From the data below, repeat exactly the lines from the line with "X118503379Y-102610171D01*" to the line with "X114003379Y-86147671D01*", both included.

**Records supplied:**
%%
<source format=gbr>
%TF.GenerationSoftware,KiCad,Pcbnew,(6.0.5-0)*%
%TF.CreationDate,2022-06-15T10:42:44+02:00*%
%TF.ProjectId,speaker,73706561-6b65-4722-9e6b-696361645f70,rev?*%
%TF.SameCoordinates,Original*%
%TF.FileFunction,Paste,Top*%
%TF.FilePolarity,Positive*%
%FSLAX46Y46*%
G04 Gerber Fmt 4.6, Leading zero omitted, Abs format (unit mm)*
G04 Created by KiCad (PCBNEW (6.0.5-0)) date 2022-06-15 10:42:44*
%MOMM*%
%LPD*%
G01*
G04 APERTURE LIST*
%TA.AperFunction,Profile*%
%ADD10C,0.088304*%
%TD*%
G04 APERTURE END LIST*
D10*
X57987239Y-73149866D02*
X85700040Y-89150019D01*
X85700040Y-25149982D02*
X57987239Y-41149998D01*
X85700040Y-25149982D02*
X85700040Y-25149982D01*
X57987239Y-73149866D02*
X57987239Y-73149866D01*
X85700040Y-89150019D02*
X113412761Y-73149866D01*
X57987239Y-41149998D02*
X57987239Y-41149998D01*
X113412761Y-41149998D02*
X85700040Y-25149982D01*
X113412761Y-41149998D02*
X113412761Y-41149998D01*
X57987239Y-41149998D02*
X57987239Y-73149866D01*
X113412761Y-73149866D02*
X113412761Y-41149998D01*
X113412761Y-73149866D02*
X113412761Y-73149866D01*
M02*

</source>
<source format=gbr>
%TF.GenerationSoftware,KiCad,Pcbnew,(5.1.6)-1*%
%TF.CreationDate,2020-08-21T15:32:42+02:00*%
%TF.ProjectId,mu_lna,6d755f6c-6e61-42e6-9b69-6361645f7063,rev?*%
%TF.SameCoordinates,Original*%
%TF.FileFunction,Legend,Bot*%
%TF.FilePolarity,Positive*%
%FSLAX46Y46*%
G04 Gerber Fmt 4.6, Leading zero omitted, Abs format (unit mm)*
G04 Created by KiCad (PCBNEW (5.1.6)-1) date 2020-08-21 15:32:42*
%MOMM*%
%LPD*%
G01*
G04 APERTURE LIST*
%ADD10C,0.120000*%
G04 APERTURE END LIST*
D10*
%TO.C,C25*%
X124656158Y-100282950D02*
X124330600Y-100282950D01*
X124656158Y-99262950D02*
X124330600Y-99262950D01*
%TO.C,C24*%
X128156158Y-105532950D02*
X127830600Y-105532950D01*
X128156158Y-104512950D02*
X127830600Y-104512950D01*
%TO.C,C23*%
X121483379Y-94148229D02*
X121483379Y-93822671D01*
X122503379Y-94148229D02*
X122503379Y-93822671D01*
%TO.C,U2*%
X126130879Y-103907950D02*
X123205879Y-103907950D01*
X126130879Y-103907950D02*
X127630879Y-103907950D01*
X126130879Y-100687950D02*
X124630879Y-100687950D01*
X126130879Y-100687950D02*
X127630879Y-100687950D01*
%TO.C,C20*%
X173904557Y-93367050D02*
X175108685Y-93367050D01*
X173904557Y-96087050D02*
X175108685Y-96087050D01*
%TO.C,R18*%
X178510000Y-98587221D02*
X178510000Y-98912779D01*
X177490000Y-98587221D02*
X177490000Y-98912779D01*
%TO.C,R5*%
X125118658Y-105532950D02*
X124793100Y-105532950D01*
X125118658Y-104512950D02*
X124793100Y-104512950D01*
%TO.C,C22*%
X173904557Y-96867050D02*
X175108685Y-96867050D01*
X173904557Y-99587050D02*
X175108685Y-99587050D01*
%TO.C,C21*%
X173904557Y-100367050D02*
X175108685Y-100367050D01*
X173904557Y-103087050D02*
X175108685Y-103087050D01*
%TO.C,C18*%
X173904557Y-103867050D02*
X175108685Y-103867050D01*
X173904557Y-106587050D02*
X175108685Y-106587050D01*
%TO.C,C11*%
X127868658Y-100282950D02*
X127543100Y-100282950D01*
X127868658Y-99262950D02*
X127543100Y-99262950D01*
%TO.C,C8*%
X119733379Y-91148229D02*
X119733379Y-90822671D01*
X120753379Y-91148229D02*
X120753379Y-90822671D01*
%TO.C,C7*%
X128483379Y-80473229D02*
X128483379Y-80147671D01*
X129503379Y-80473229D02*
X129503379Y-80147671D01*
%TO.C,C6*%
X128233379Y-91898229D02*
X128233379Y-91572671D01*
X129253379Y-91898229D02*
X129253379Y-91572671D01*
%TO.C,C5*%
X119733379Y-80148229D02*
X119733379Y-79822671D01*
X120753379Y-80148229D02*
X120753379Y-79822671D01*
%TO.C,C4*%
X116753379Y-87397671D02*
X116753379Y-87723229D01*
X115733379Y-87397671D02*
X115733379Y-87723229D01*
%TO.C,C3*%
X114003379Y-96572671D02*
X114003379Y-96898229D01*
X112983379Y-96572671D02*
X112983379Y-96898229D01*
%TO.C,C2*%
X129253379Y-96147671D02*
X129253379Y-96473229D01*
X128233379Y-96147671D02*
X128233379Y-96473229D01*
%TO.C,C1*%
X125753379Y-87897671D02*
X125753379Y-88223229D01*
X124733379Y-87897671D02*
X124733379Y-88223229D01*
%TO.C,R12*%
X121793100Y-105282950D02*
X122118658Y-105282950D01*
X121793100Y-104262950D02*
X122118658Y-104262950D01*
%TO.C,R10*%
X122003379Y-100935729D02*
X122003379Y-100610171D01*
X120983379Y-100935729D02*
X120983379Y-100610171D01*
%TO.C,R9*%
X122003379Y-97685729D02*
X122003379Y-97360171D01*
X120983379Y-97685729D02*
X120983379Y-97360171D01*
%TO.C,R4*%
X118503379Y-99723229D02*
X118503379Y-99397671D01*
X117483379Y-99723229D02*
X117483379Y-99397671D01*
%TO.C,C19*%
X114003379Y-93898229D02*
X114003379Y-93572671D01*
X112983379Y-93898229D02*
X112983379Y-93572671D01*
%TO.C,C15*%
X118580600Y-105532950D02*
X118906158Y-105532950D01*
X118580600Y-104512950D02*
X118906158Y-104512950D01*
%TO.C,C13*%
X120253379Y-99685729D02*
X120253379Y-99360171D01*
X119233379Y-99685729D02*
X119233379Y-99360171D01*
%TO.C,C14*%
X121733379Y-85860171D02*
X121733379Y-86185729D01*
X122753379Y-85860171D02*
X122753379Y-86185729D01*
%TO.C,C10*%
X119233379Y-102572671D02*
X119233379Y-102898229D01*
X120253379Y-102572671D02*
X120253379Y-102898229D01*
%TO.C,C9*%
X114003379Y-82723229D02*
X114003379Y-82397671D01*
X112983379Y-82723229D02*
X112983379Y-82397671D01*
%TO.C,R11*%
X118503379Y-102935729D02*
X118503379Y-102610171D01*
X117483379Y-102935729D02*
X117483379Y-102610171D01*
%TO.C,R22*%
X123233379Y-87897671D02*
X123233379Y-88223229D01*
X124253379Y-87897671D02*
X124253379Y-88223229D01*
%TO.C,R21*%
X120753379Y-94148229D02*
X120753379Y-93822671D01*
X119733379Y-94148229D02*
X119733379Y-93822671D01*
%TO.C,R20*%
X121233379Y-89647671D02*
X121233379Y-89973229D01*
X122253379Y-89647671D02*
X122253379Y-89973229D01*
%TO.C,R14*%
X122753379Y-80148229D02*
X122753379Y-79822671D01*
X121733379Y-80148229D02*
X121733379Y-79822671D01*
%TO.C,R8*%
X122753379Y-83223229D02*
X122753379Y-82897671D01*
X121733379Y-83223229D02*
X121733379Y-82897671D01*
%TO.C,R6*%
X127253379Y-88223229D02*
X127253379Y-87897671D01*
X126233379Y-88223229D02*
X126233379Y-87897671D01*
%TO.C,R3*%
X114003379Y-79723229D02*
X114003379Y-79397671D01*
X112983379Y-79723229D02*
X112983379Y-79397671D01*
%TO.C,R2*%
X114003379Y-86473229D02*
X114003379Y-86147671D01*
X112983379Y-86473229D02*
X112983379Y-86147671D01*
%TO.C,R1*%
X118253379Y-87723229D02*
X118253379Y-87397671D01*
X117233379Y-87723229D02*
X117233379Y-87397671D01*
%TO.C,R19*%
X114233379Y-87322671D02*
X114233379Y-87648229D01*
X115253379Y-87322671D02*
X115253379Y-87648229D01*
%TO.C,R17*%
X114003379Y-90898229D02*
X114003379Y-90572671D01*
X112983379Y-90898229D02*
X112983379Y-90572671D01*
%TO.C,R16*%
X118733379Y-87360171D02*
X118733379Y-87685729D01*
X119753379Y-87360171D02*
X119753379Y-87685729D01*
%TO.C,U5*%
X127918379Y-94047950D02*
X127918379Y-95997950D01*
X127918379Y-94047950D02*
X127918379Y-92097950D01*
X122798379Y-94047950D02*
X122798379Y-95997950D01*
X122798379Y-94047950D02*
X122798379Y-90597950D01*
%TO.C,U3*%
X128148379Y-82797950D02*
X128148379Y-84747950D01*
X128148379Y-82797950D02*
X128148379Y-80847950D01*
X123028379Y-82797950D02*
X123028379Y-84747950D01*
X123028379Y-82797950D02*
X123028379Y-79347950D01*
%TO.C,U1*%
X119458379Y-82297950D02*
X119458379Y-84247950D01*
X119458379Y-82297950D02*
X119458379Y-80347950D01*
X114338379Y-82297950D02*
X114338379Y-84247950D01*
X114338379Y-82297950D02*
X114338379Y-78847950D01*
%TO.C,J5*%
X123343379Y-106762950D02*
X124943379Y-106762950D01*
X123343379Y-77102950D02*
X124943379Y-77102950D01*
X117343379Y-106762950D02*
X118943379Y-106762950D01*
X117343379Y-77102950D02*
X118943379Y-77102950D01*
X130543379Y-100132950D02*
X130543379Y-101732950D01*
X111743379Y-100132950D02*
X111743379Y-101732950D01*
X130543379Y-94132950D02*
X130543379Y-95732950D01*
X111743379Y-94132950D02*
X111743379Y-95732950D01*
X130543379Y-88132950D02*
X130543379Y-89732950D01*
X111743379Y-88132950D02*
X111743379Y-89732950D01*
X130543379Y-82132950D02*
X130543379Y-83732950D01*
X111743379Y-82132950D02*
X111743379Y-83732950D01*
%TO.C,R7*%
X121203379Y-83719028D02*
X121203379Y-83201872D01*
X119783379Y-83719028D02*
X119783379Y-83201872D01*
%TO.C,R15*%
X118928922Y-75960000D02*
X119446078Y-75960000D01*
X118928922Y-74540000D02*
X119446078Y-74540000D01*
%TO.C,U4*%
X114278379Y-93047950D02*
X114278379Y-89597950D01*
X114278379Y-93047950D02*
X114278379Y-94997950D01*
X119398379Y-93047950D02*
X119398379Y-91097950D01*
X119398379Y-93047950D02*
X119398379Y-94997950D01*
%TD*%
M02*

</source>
%%
%%
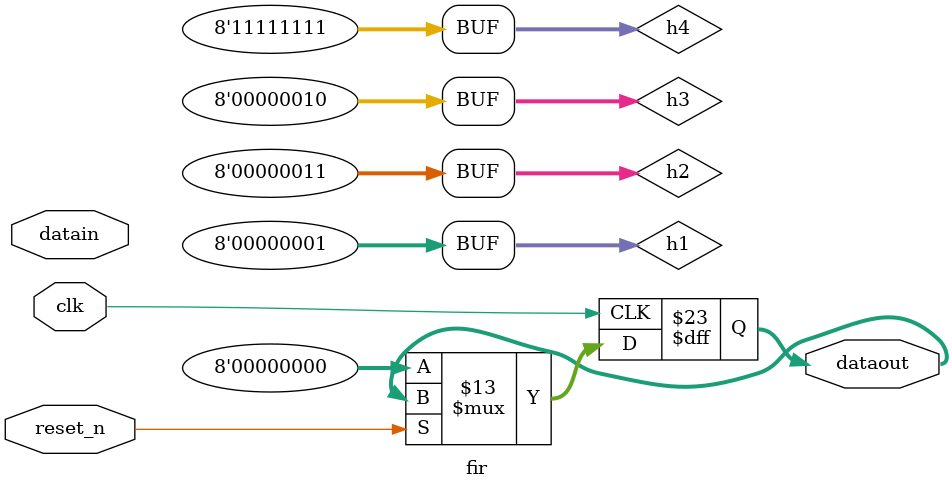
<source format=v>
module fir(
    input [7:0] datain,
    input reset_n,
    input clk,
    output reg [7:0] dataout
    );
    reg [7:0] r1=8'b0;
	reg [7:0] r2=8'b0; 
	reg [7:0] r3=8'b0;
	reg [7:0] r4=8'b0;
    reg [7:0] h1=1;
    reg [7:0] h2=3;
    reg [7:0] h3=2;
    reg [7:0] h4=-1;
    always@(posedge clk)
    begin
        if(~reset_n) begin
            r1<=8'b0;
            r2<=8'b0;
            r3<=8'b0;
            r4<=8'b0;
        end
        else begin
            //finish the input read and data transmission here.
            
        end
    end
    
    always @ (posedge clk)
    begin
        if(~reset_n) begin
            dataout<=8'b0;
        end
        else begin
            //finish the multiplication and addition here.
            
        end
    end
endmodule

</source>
%%
**Answer space:**
X118503379Y-102610171D01*
X117483379Y-102935729D02*
X117483379Y-102610171D01*
%TO.C,R22*%
X123233379Y-87897671D02*
X123233379Y-88223229D01*
X124253379Y-87897671D02*
X124253379Y-88223229D01*
%TO.C,R21*%
X120753379Y-94148229D02*
X120753379Y-93822671D01*
X119733379Y-94148229D02*
X119733379Y-93822671D01*
%TO.C,R20*%
X121233379Y-89647671D02*
X121233379Y-89973229D01*
X122253379Y-89647671D02*
X122253379Y-89973229D01*
%TO.C,R14*%
X122753379Y-80148229D02*
X122753379Y-79822671D01*
X121733379Y-80148229D02*
X121733379Y-79822671D01*
%TO.C,R8*%
X122753379Y-83223229D02*
X122753379Y-82897671D01*
X121733379Y-83223229D02*
X121733379Y-82897671D01*
%TO.C,R6*%
X127253379Y-88223229D02*
X127253379Y-87897671D01*
X126233379Y-88223229D02*
X126233379Y-87897671D01*
%TO.C,R3*%
X114003379Y-79723229D02*
X114003379Y-79397671D01*
X112983379Y-79723229D02*
X112983379Y-79397671D01*
%TO.C,R2*%
X114003379Y-86473229D02*
X114003379Y-86147671D01*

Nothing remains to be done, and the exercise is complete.